National flags are potent patriotic symbols with varied wide-ranging interpretations, often including strong military associations due to their original and ongoing military uses. Flags are used in messaging or advertising, or for decorative purposes, though at this less formal end the distinction between a flag and a simple cloth banner is blurred. The study of flags is known as vexillology, from the Latin vexillum meaning flag or banner.
Although flag-like symbols have been used by ancient cultures for thousands of years, the origin of flags in the modern sense is a matter of dispute. Some believe flags originated in China, while others hold that the Roman Empire's vexillum was the first true flag. Originally, the standards of the Roman legions were not flags, but symbols like the eagle of Augustus Caesar's Xth legion; this eagle would be placed on a staff for the standard-bearer to hold up during battle. But a military unit from Scythia had for a standard a dragon with a flexible tail which would move in the wind; the legions copied this; eventually all the legions had flexible standards our modern-day flag.
During the Middle Ages, flags were used mainly during battles to identify individual leaders: in Europe the knights, in Japan the samurai, and in China the generals under the imperial army.

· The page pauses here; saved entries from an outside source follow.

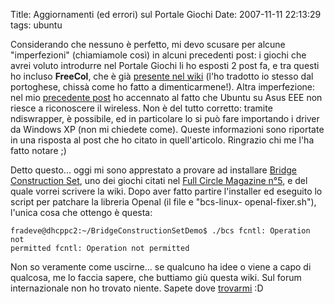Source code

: Title: Aggiornamenti (ed errori) sul Portale Giochi
Date:  2007-11-11 22:13:29
tags: ubuntu

Considerando che nessuno è perfetto, mi devo
scusare per alcune "imperfezioni" (chiamiamole così) in alcuni precedenti
post: i giochi che avrei voluto introdurre nel Portale Giochi li ho esposti 2
post fa, e tra questi ho incluso **FreeCol**, che è già [presente nel wiki][1]
(l'ho tradotto io stesso dal portoghese, chissà come ho fatto a
dimenticarmene!). Altra imperfezione: nel mio [precedente post][2] ho
accennato al fatto che Ubuntu su Asus EEE non riesce a riconoscere il
wireless. Non è del tutto corretto: tramite ndiswrapper, è possibile, ed in
particolare lo si può fare importando i driver da Windows XP (non mi chiedete
come). Queste informazioni sono riportate in una risposta al post che ho
citato in quell'articolo. Ringrazio chi me l'ha fatto notare ;)


Detto questo... oggi mi sono apprestato a provare ad installare [Bridge Construction
Set][3], uno dei giochi citati nel [Full Circle Magazine n°5][4], e del quale
vorrei scrivere la wiki. Dopo aver fatto partire l'installer ed
eseguito lo script per patchare la libreria Openal (il file e "bcs-linux-
openal-fixer.sh"), l'unica cosa che ottengo è questa:

	fradeve@dhcppc2:~/BridgeConstructionSetDemo$ ./bcs fcntl: Operation not
	permitted fcntl: Operation not permitted

Non so veramente come uscirne... se qualcuno ha idee o viene a capo di qualcosa, me lo faccia sapere, che buttiamo
giù questa wiki. Sul forum internazionale non ho trovato niente. Sapete dove
[trovarmi][5] :D

   [1]: http://wiki.ubuntu-it.org/Giochi/Strategia/FreeCol

   [2]: http://dl.dropbox.com/u/369614/blog/public_html/FradeveOpenblog/posts/2007/11/ubuntu-710-su-asus-eee-pc.html

   [3]: http://www.garagegames.com/products/17/

   [4]: http://fullcirclemagazine.org/issue-5

   [5]: http://wiki.ubuntu-it.org/FrancescoDeVirgilio
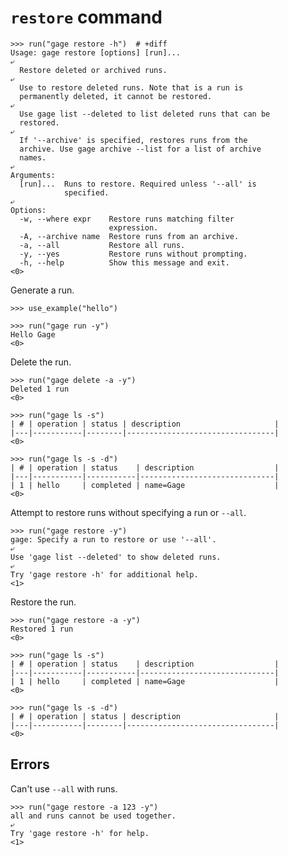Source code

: # `restore` command

    >>> run("gage restore -h")  # +diff
    Usage: gage restore [options] [run]...
    ⤶
      Restore deleted or archived runs.
    ⤶
      Use to restore deleted runs. Note that is a run is
      permanently deleted, it cannot be restored.
    ⤶
      Use gage list --deleted to list deleted runs that can be
      restored.
    ⤶
      If '--archive' is specified, restores runs from the
      archive. Use gage archive --list for a list of archive
      names.
    ⤶
    Arguments:
      [run]...  Runs to restore. Required unless '--all' is
                specified.
    ⤶
    Options:
      -w, --where expr    Restore runs matching filter
                          expression.
      -A, --archive name  Restore runs from an archive.
      -a, --all           Restore all runs.
      -y, --yes           Restore runs without prompting.
      -h, --help          Show this message and exit.
    <0>

Generate a run.

    >>> use_example("hello")

    >>> run("gage run -y")
    Hello Gage
    <0>

Delete the run.

    >>> run("gage delete -a -y")
    Deleted 1 run
    <0>

    >>> run("gage ls -s")
    | # | operation | status | description                     |
    |---|-----------|--------|---------------------------------|
    <0>

    >>> run("gage ls -s -d")
    | # | operation | status    | description                  |
    |---|-----------|-----------|------------------------------|
    | 1 | hello     | completed | name=Gage                    |
    <0>

Attempt to restore runs without specifying a run or `--all`.

    >>> run("gage restore -y")
    gage: Specify a run to restore or use '--all'.
    ⤶
    Use 'gage list --deleted' to show deleted runs.
    ⤶
    Try 'gage restore -h' for additional help.
    <1>

Restore the run.

    >>> run("gage restore -a -y")
    Restored 1 run
    <0>

    >>> run("gage ls -s")
    | # | operation | status    | description                  |
    |---|-----------|-----------|------------------------------|
    | 1 | hello     | completed | name=Gage                    |
    <0>

    >>> run("gage ls -s -d")
    | # | operation | status | description                     |
    |---|-----------|--------|---------------------------------|
    <0>

## Errors

Can't use `--all` with runs.

    >>> run("gage restore -a 123 -y")
    all and runs cannot be used together.
    ⤶
    Try 'gage restore -h' for help.
    <1>
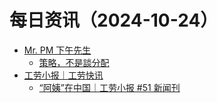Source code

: ﻿# 每日资讯（2024-10-24）

- [Mr. PM 下午先生](http://mrpm.cc/?feed=rss2)
  - [策略，不是談分配](https://mrpm.cc/?p=1690)
- [工劳小报｜工劳快讯](https://newsletter.laborinfocn.com/rss)
  - [“阿姨”在中国｜工劳小报 #51 新闻刊](https://feed.laborinfocn7.com/issue51-news/)
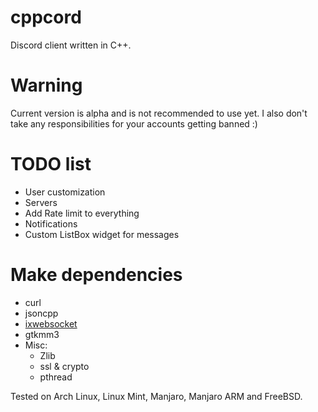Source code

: # cppcord
Discord client written in C++.

# Warning
Current version is alpha and is not recommended to use yet.
I also don't take any responsibilities for your accounts getting banned :)

# TODO list
- User customization
- Servers
- Add Rate limit to everything
- Notifications
- Custom ListBox widget for messages

# Make dependencies 
- curl
- jsoncpp
- [ixwebsocket](https://github.com/machinezone/IXWebSocket)
- gtkmm3
- Misc:
  - Zlib
  - ssl & crypto
  - pthread

Tested on Arch Linux, Linux Mint, Manjaro, Manjaro ARM and FreeBSD.
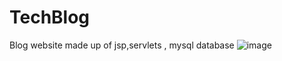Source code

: # TechBlog
Blog website made up of jsp,servlets , mysql database
![image](https://github.com/debasisnishank/TechBlog/assets/95074176/fd60cd9e-9c8f-4ba6-81f4-601d24cf1a3b)
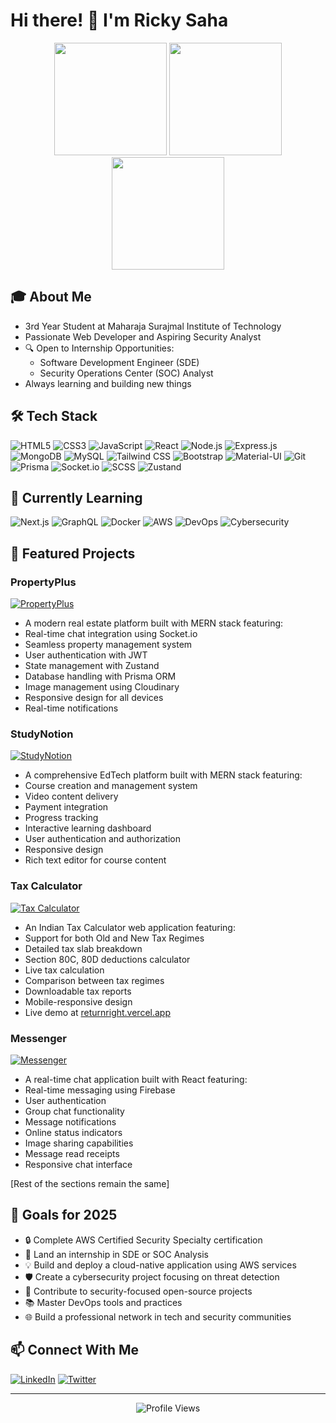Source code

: # Hi there! 👋 I'm Ricky Saha

<div align="center">
  <img height="180em" src="https://github-readme-stats-git-masterrstaa-rickstaa.vercel.app/api?username=Ricky-saha&show_icons=true&theme=radical&include_all_commits=true&count_private=true"/>
  
  <img height="180em" src="https://github-readme-streak-stats-phi-opal.vercel.app/?user=Ricky-saha&theme=radical&hide_border=false"/>
  
  <img height="180em" src="https://github-readme-stats-git-masterrstaa-rickstaa.vercel.app/api/top-langs/?username=Ricky-saha&layout=compact&langs_count=7&theme=radical"/>
</div>

## 🎓 About Me
- 3rd Year Student at Maharaja Surajmal Institute of Technology
- Passionate Web Developer and Aspiring Security Analyst
- 🔍 Open to Internship Opportunities:
  - Software Development Engineer (SDE)
  - Security Operations Center (SOC) Analyst
- Always learning and building new things

## 🛠️ Tech Stack
![HTML5](https://img.shields.io/badge/-HTML5-E34F26?style=flat-square&logo=html5&logoColor=white)
![CSS3](https://img.shields.io/badge/-CSS3-1572B6?style=flat-square&logo=css3)
![JavaScript](https://img.shields.io/badge/-JavaScript-F7DF1E?style=flat-square&logo=javascript&logoColor=black)
![React](https://img.shields.io/badge/-React-61DAFB?style=flat-square&logo=react&logoColor=black)
![Node.js](https://img.shields.io/badge/-Node.js-339933?style=flat-square&logo=node.js&logoColor=white)
![Express.js](https://img.shields.io/badge/-Express.js-000000?style=flat-square&logo=express)
![MongoDB](https://img.shields.io/badge/-MongoDB-47A248?style=flat-square&logo=mongodb&logoColor=white)
![MySQL](https://img.shields.io/badge/-MySQL-4479A1?style=flat-square&logo=mysql&logoColor=white)
![Tailwind CSS](https://img.shields.io/badge/-Tailwind%20CSS-38B2AC?style=flat-square&logo=tailwind-css&logoColor=white)
![Bootstrap](https://img.shields.io/badge/-Bootstrap-7952B3?style=flat-square&logo=bootstrap&logoColor=white)
![Material-UI](https://img.shields.io/badge/-Material--UI-0081CB?style=flat-square&logo=material-ui)
![Git](https://img.shields.io/badge/-Git-F05032?style=flat-square&logo=git&logoColor=white)
![Prisma](https://img.shields.io/badge/-Prisma-2D3748?style=flat-square&logo=prisma)
![Socket.io](https://img.shields.io/badge/-Socket.io-010101?style=flat-square&logo=socket.io)
![SCSS](https://img.shields.io/badge/-SCSS-CC6699?style=flat-square&logo=sass&logoColor=white)
![Zustand](https://img.shields.io/badge/-Zustand-FF4154?style=flat-square&logo=react&logoColor=white)

## 🌱 Currently Learning
![Next.js](https://img.shields.io/badge/-Next.js-000000?style=flat-square&logo=next.js)
![GraphQL](https://img.shields.io/badge/-GraphQL-E10098?style=flat-square&logo=graphql)
![Docker](https://img.shields.io/badge/-Docker-2496ED?style=flat-square&logo=docker&logoColor=white)
![AWS](https://img.shields.io/badge/-AWS-232F3E?style=flat-square&logo=amazon-aws&logoColor=white)
![DevOps](https://img.shields.io/badge/-DevOps-336791?style=flat-square&logo=azure-devops)
![Cybersecurity](https://img.shields.io/badge/-Cybersecurity-FF0000?style=flat-square&logo=security&logoColor=white)



## 💼 Featured Projects

### PropertyPlus
[![PropertyPlus](https://github-readme-stats.vercel.app/api/pin/?username=Ricky-saha&repo=PropertyPlus&theme=radical)](https://github.com/Ricky-saha/PropertyPlus)
- A modern real estate platform built with MERN stack featuring:
- Real-time chat integration using Socket.io
- Seamless property management system
- User authentication with JWT
- State management with Zustand
- Database handling with Prisma ORM
- Image management using Cloudinary
- Responsive design for all devices
- Real-time notifications

### StudyNotion
[![StudyNotion](https://github-readme-stats.vercel.app/api/pin/?username=Ricky-saha&repo=StudyNotion&theme=radical)](https://github.com/Ricky-saha/StudyNotion)
- A comprehensive EdTech platform built with MERN stack featuring:
- Course creation and management system
- Video content delivery
- Payment integration
- Progress tracking
- Interactive learning dashboard
- User authentication and authorization
- Responsive design
- Rich text editor for course content

### Tax Calculator
[![Tax Calculator](https://github-readme-stats.vercel.app/api/pin/?username=Ricky-saha&repo=TaxCalculator&theme=radical)](https://github.com/Ricky-saha/TaxCalculator)
- An Indian Tax Calculator web application featuring:
- Support for both Old and New Tax Regimes
- Detailed tax slab breakdown
- Section 80C, 80D deductions calculator
- Live tax calculation
- Comparison between tax regimes
- Downloadable tax reports
- Mobile-responsive design
- Live demo at [returnright.vercel.app](https://returnright.vercel.app)

### Messenger
[![Messenger](https://github-readme-stats.vercel.app/api/pin/?username=Ricky-saha&repo=Messenger&theme=radical)](https://github.com/Ricky-saha/Messenger)
- A real-time chat application built with React featuring:
- Real-time messaging using Firebase
- User authentication
- Group chat functionality
- Message notifications
- Online status indicators
- Image sharing capabilities
- Message read receipts
- Responsive chat interface

[Rest of the sections remain the same]

## 🎯 Goals for 2025
- 🔒 Complete AWS Certified Security Specialty certification
- 🚀 Land an internship in SDE or SOC Analysis
- 💡 Build and deploy a cloud-native application using AWS services
- 🛡️ Create a cybersecurity project focusing on threat detection
- 🤝 Contribute to security-focused open-source projects
- 📚 Master DevOps tools and practices
- 🌐 Build a professional network in tech and security communities

## 📫 Connect With Me
[![LinkedIn](https://img.shields.io/badge/-LinkedIn-0A66C2?style=flat-square&logo=linkedin)](https://www.linkedin.com/in/ricky-saha/)
[![Twitter](https://img.shields.io/badge/-Twitter-1DA1F2?style=flat-square&logo=twitter&logoColor=white)](https://x.com/saha__ricky)

---
<div align="center">
  <img src="https://komarev.com/ghpvc/?username=Ricky-saha&color=blueviolet" alt="Profile Views" />
</div>

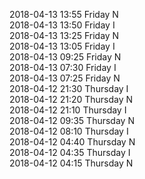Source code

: 2018-04-13 13:55 Friday  N  
2018-04-13 13:50 Friday  I  
2018-04-13 13:25 Friday  N  
2018-04-13 13:05 Friday  I  
2018-04-13 09:25 Friday  N  
2018-04-13 07:30 Friday  I  
2018-04-13 07:25 Friday  N  
2018-04-12 21:30 Thursday  I  
2018-04-12 21:20 Thursday  N  
2018-04-12 21:10 Thursday  I  
2018-04-12 09:35 Thursday  N  
2018-04-12 08:10 Thursday  I  
2018-04-12 04:40 Thursday  N  
2018-04-12 04:35 Thursday  I  
2018-04-12 04:15 Thursday  N  
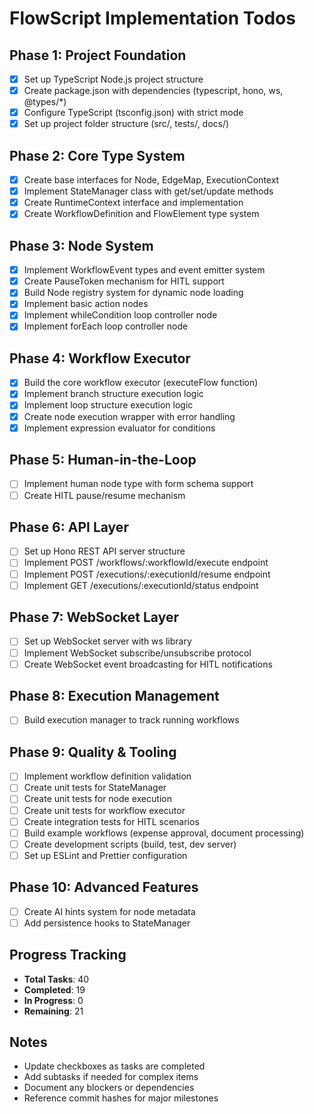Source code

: # FlowScript Implementation Todos

## Phase 1: Project Foundation
- [x] Set up TypeScript Node.js project structure
- [x] Create package.json with dependencies (typescript, hono, ws, @types/*)
- [x] Configure TypeScript (tsconfig.json) with strict mode
- [x] Set up project folder structure (src/, tests/, docs/)

## Phase 2: Core Type System
- [x] Create base interfaces for Node, EdgeMap, ExecutionContext
- [x] Implement StateManager class with get/set/update methods
- [x] Create RuntimeContext interface and implementation
- [x] Create WorkflowDefinition and FlowElement type system

## Phase 3: Node System
- [x] Implement WorkflowEvent types and event emitter system
- [x] Create PauseToken mechanism for HITL support
- [x] Build Node registry system for dynamic node loading
- [x] Implement basic action nodes 
- [x] Implement whileCondition loop controller node
- [x] Implement forEach loop controller node

## Phase 4: Workflow Executor
- [x] Build the core workflow executor (executeFlow function)
- [x] Implement branch structure execution logic
- [x] Implement loop structure execution logic
- [x] Create node execution wrapper with error handling
- [x] Implement expression evaluator for conditions

## Phase 5: Human-in-the-Loop
- [ ] Implement human node type with form schema support
- [ ] Create HITL pause/resume mechanism

## Phase 6: API Layer
- [ ] Set up Hono REST API server structure
- [ ] Implement POST /workflows/:workflowId/execute endpoint
- [ ] Implement POST /executions/:executionId/resume endpoint
- [ ] Implement GET /executions/:executionId/status endpoint

## Phase 7: WebSocket Layer
- [ ] Set up WebSocket server with ws library
- [ ] Implement WebSocket subscribe/unsubscribe protocol
- [ ] Create WebSocket event broadcasting for HITL notifications

## Phase 8: Execution Management
- [ ] Build execution manager to track running workflows

## Phase 9: Quality & Tooling
- [ ] Implement workflow definition validation
- [ ] Create unit tests for StateManager
- [ ] Create unit tests for node execution
- [ ] Create unit tests for workflow executor
- [ ] Create integration tests for HITL scenarios
- [ ] Build example workflows (expense approval, document processing)
- [ ] Create development scripts (build, test, dev server)
- [ ] Set up ESLint and Prettier configuration

## Phase 10: Advanced Features
- [ ] Create AI hints system for node metadata
- [ ] Add persistence hooks to StateManager

## Progress Tracking
- **Total Tasks**: 40
- **Completed**: 19
- **In Progress**: 0
- **Remaining**: 21

## Notes
- Update checkboxes as tasks are completed
- Add subtasks if needed for complex items
- Document any blockers or dependencies
- Reference commit hashes for major milestones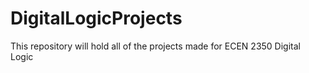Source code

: # DigitalLogicProjects
This repository will hold all of the projects made for ECEN 2350 Digital Logic
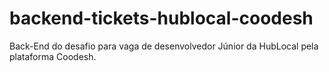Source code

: # backend-tickets-hublocal-coodesh
Back-End do desafio para vaga de desenvolvedor Júnior da HubLocal pela plataforma Coodesh.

From the time of Christopher Columbus onwards, it has been customary (and later a legal requirement) for ships to carry flags designating their nationality; these flags eventually evolved into the national flags and maritime flags of today. Flags also became the preferred means of communications at sea, resulting in various systems of flag signals; see International maritime signal flags.
Beginning in the 17th century, European knights were replaced by centralized armies, and flags became the means to identify not just nationalities but also individual military units. Flags became much more elaborate, and were seen as objects to be captured or defended. Eventually these flags posed too much danger to those carrying them, and by World War I these were withdrawn from the battlefields, and have since been used only at ceremonial occasions.